Branża wod-kan. jako jedyna została pozbawiona możliwości waloryzacji swych kosztów w obecnej sytuacji gospodarczej kraju. Przedsiębiorstwa wod-kan nie zostały włączone do grupy podmiotów wrażliwych, objętych szczególną ochroną, w myśl projektu ustawy o szczególnym wsparciu odbiorców wrażliwych oraz jednostek samorządu terytorialnego.
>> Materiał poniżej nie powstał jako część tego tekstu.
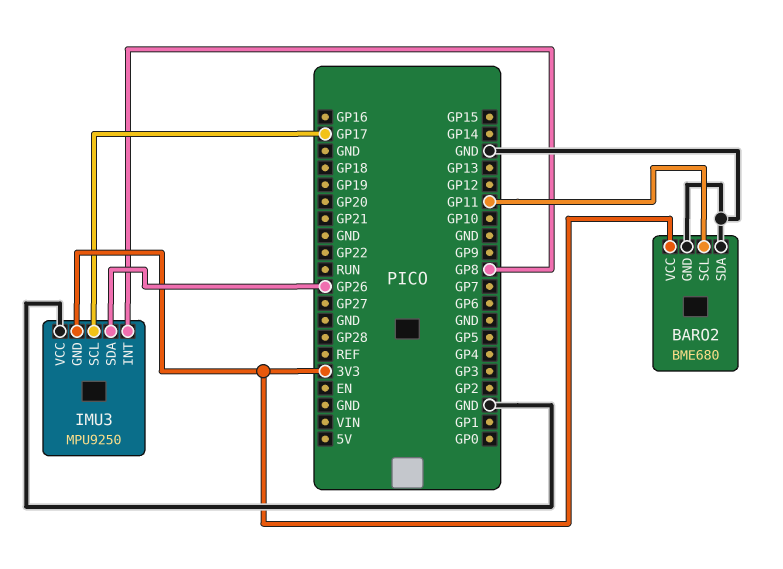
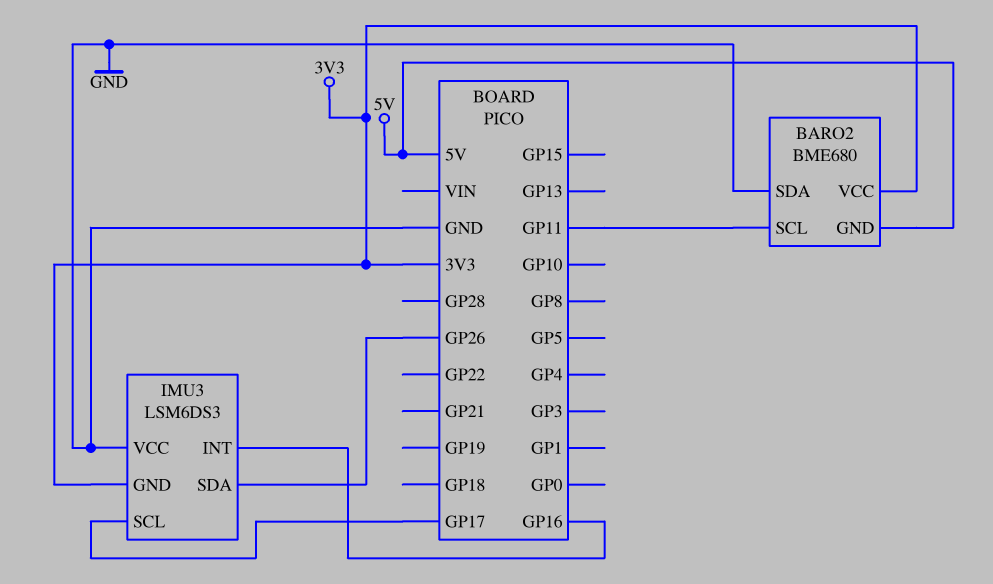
BARO2 pin GND: GND -> 5V
IMU3: MPU9250 -> LSM6DS3
IMU3 pin INT: GP8 -> GP16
Tym samym znalazły się w zapaści finansowej, nie tylko z uwagi na olbrzymi wzrost inflacji, ale także drastyczny wzrost cen zakupu materiałów eksploatacyjnych, gazu, a przede wszystkim energii elektrycznej.
Ostrowskie konkrety
Sytuacja ta może w najbliższym czasie doprowadzić przedsiębiorstwa zajmujące się dystrybucją wody i odbiorem ścieków do utraty płynności finansowej. W konsekwencji brak środków obrotowych może spowodować nie tylko problemy remontowe i inwestycyjne, ale co szczególnie mocno akcentują związkowcy, dokuczliwe dla odbiorców obniżenie niezawodności i jakości usług. W oświadczeniu wydanym wraz z rozpoczęciem protestu czytamy:
„W tej sytuacji możemy w najbliższych miesiącach spodziewać się zwolnień pracowników i pogorszenia warunków pracy i płacy oraz znacznego pogorszenia poziomu świadczonych usług:
– ograniczenia inwestycji (nie będzie rozbudowy sieci wod-kan), bez względu na to czy mówimy o 20 metrach czy 300 metrach rury;
– utraty wyspecjalizowanej kadry zatrudnionej w branży – ludzie zaczną odchodzić tam, gdzie wyższe pensje i szansa na podwyżkę;
– niższego ciśnienia wody w kranach wynikającego np. z ograniczenia zużycia energii elektrycznej;
– przerwy w dostawach wody (jak wyżej);
– wydłużonego czasu usuwania wszelkich awarii (do kilku dni);
– ryzyka zanieczyszczenia środowiska (przez gorszą pracę oczyszczalni ścieków);
– utraty płynności finansowej;
– upadłości firm wodociągowych”.
Związkowcy tłumaczą, że pogorszenie jakości wody pitnej, awarie sieci wodociągowo-kanalizacyjnych, zwolnienia pracowników w spółkach, czy wreszcie ich upadłość, to możliwe w bardzo niedalekiej przyszłości skutki działań PGW Wody Polskie.
Zgodnie z ustawą
– Domagamy się prac i dialogu nad szybkim i opartym na przepisach prawa odblokowaniu procedury zmiany taryf zgodnie z ustawą o zbiorowym zaopatrzeniu w wodę i zbiorowym odprowadzaniu ścieków oraz nad procedowaniem wniosków o nowe taryfy, które uwzględniać będą uzasadnione koszty zgodnie z art. 24j. tej ustawy. Brak pomocy ze strony Wód Polskich grozi ogromnymi i coraz bardziej realnymi konsekwencjami w postaci zagrożenia w dostawie i jakości wody oraz odbiorze ścieków na rzecz mieszkańców. Nie odpuścimy, dopóki Wody Polskie nie podejmą działań w kierunku złagodzenia skutków zapaści finansowej branży wod-kan – czytamy w oświadczeniu przedstawicieli NSZZ Solidarność.